Mais il est manifeste que Stanford, Harvard et les institutions comparables ne peuvent pas à elles seules solutionner le problème, car il s’enracine bien en amont : au stade des scolarités primaire et secondaire. À ce point, le rapprochement avec la France est éclairant. Chez nous, la "discrimination positive" n’existe pas officiellement et ne peut donc pas être proscrite. Il est permis d’instaurer des quotas de boursiers, mais en ce cas la sélection s’opère en fonction de la modestie des revenus et non de l’appartenance ethnique. Or cela ne suffit pas (on le constate ces jours-ci) à assurer l’intégration des jeunes des banlieues, "quartiers" et "cités".
Conformisme destructeur
Le défi est alors de comprendre pourquoi tant parmi eux n’envisagent même pas des études supérieures et "décrochent" souvent dès le collège. À y regarder de plus près, sans s’arrêter au fait que les émeutiers s’en prennent aux bâtiments publics, à des élus, à des commerces, il s’avère que ce n’est pas parce qu’ils sont marginalisés et autonomes, mais à l’inverse parce qu’ils sont conditionnés par des facilités et des conformismes promus dans un environnement individualiste, permissif et technologiquement avancé, offrant à tous une surabondance d’informations qui nourrit surtout les intérêts qu’ils ont déjà et des excitations immédiates dans les ordres symétriques du désir et de la jouissance ou de la peur et de la destruction.
Toutes les civilisations vacillent plus ou moins fréquemment sur des crises. Sans doute en affrontons-nous une — une de plus.
L’école bien moins séductrice ne réussit plus à approfondir l’horizon, à fournir un cadre général commun et un recul critique. Derrière elle, les adultes responsables ne semblent pas capables de se mettre d’accord sur ce qui est à enseigner pour non seulement acquérir des compétences utiles et lucratives, mais encore se construire une vision du monde et de l’existence, des motivations partageables pour travailler et transmettre la vie mortelle reçue.
La foi qui manque
Il convient de ne pas noircir le tableau en versant dans le catastrophisme : notre société est encore assez loin du dysfonctionnement total que serait la faillite de tous les services publics et une régression au "chacun pour soi" dans une jungle préhistorique. Toutes les civilisations vacillent plus ou moins fréquemment sur des crises. Sans doute en affrontons-nous une — une de plus.
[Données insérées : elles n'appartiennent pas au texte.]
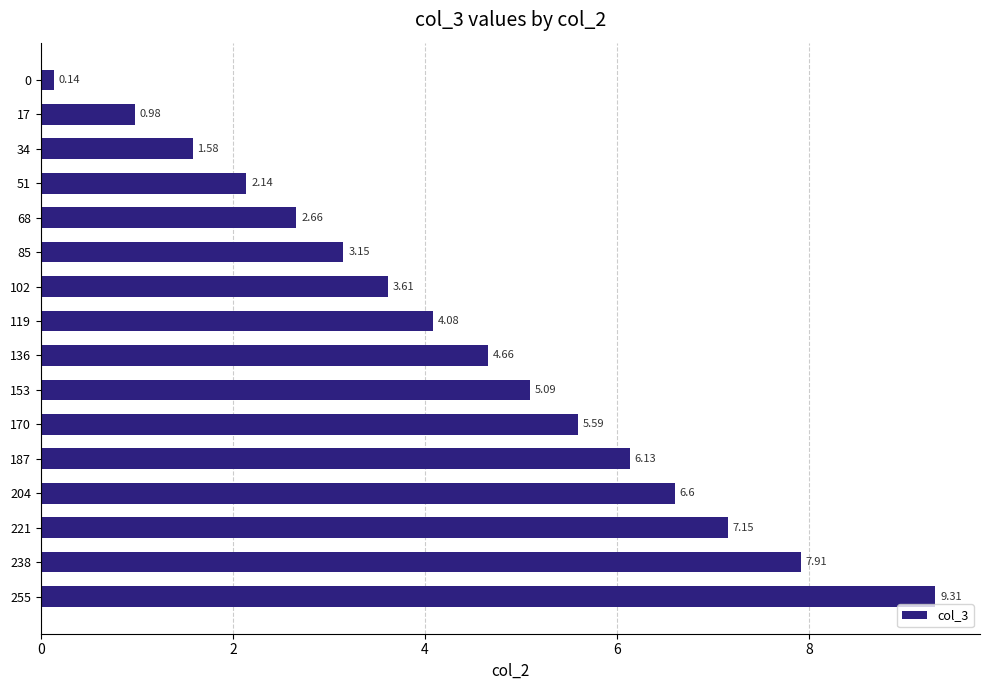

Which label corresponds to the largest value in the chart?

255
Ces émeutes médiatisées ont des airs insurrectionnels, mais elles n’ont pas plus de projet que le mouvement des Gilets jaunes en 2018-2019. Ce qu’elles réclament n’est au fond pas simplement davantage de justice sociale, mais que soit défini quelque chose en quoi croire. C’est pourquoi quiconque a un brin de foi ne doit pas le cacher, rien que par altruisme.